On the pitch, every player knows their zone. The striker does not chase the fullback's lane. The defender does not wander into midfield without a reason. Clarity of space is non-negotiable — because the consequence of a lapse is measurable, public, and immediate.
In corporations, this clarity often blurs. Roles overlap. Decisions drift. A project meeting turns into six people half-owning an outcome, and no one is sure where their territory ends. The problem is rarely ability — it is architecture.
Spatial intelligence as organisational design
A football formation is an act of strategic distillation. Eleven people, each with a defined space, a defined role, and a shared direction of play. When a team performs well, the positions are not a constraint — they are a scaffold that lets individual brilliance express itself without collision.

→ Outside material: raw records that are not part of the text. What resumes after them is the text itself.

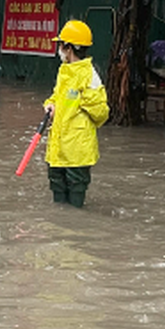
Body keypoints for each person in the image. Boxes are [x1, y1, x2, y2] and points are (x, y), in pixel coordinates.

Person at [43, 20, 109, 208]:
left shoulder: (90, 76)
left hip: (77, 151)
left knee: (76, 196)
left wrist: (85, 98)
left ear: (69, 47)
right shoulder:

The same principle applies to how executives design their teams. Structure is not bureaucracy. It is the quiet agreement that tells each person: this is your zone, this is where you are trusted, this is where you are accountable. Without that agreement, even the most talented operators spend their energy negotiating boundaries instead of creating value.

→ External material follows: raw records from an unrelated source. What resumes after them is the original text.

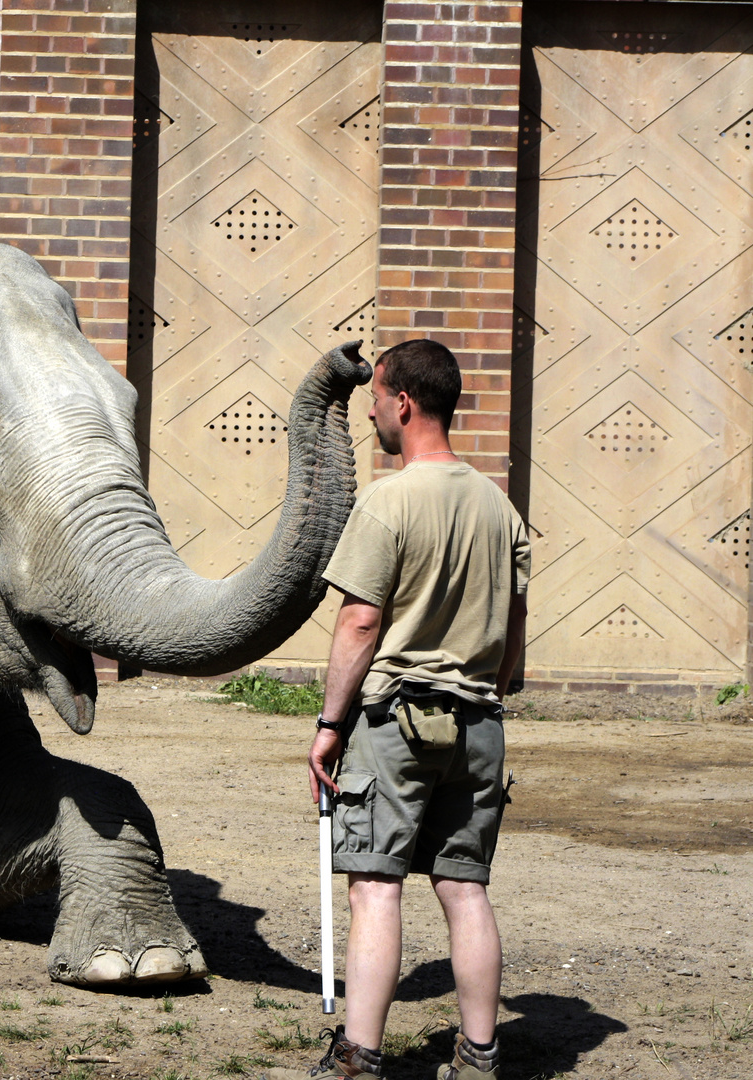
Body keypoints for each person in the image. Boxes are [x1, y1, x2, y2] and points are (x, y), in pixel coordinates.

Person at [265, 338, 529, 1080]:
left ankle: (359, 1056)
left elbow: (358, 623)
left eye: (376, 399)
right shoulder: (499, 508)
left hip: (397, 723)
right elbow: (513, 631)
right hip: (478, 723)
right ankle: (480, 1057)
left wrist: (328, 726)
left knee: (376, 886)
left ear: (403, 402)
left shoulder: (388, 501)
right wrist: (490, 688)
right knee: (465, 888)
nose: (374, 413)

A strategy you cannot draw on the back of a napkin is not a strategy — it is a hope.
Roles versus zones
The subtle distinction that matters: a role describes what someone does. A zone describes where they operate. Rigid roles fail under pressure because reality doesn't respect job titles. Zones, by contrast, give people room to move — to step into a teammate's space when the situation demands it, and to return to their own position when the pressure eases.

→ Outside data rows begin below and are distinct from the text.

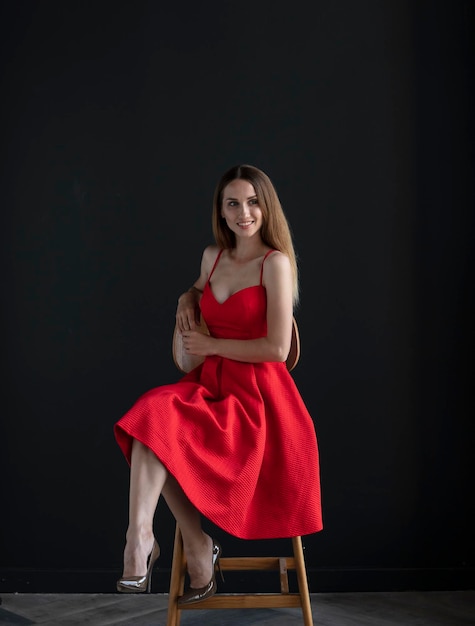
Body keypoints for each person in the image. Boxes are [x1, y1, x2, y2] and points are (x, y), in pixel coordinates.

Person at [114, 164, 322, 604]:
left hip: (260, 404)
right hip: (212, 388)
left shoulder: (275, 263)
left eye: (252, 202)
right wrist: (185, 297)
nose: (244, 212)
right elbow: (197, 290)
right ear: (221, 212)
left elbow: (277, 349)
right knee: (150, 419)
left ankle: (191, 547)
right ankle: (145, 539)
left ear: (266, 209)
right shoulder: (212, 257)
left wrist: (211, 344)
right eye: (233, 203)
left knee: (159, 431)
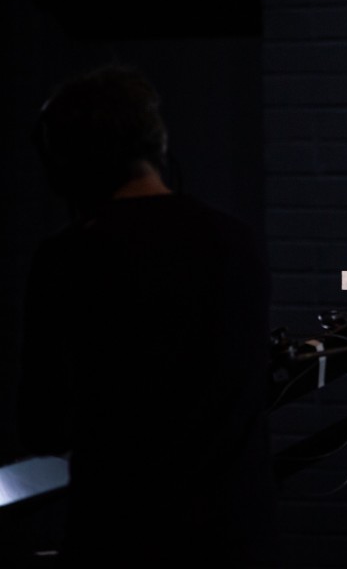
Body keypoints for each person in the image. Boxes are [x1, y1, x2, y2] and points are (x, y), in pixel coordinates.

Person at [17, 66, 277, 566]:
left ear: (69, 162)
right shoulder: (236, 243)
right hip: (237, 539)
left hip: (124, 537)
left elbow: (43, 426)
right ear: (157, 144)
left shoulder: (68, 260)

In coaching sessions with senior leaders, I often ask them to sketch their organisation not as an org chart, but as a formation. Who covers the flanks? Who holds the centre? Where does the build-up start? The exercise is uncomfortable — because most organisations have never thought about themselves this way. It also tends to be the most clarifying conversation of the quarter.
The coach's perspective
A football coach rarely plays. Their craft is observation — the capacity to read the whole game from the touchline, to see the pattern that the players, immersed in the action, cannot. This is the executive shift I help leaders make: from being the best player on the team to becoming the one who sees the whole field.
The transition is rarely easy. It requires resisting the urge to intervene in every moment, and trusting the structure you have built. But when it lands, it transforms not just the leader — it transforms the team.
Strategic clarity is not a diagram. It is an awareness — shared, practised, and refined one match at a time.